• TASK TO CARRY OUT: Find each line of the material below in which the word "Повышение" occurs, and return it.

======== DATA SHOWN

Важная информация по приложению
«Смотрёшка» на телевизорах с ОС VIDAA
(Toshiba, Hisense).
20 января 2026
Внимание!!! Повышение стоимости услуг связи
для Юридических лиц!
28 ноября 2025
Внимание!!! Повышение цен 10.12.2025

================
======== DATA SHOWN

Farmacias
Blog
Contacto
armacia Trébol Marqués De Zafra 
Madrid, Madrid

================
======== DATA SHOWN

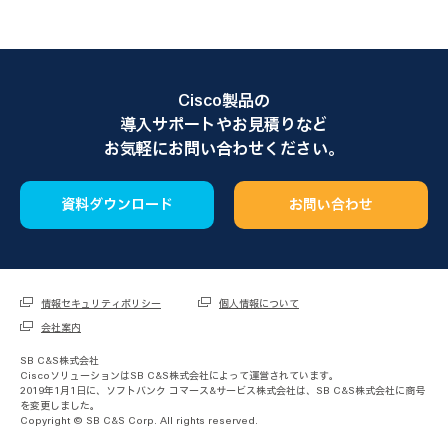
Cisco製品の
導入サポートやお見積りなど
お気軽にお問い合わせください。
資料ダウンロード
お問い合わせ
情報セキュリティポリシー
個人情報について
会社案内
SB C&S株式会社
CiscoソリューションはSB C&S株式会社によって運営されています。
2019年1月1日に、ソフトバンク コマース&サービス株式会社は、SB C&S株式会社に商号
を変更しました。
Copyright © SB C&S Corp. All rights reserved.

================

• SOLUTION FOR THIS EXERCISE:
Внимание!!! Повышение стоимости услуг связи
Внимание!!! Повышение цен 10.12.2025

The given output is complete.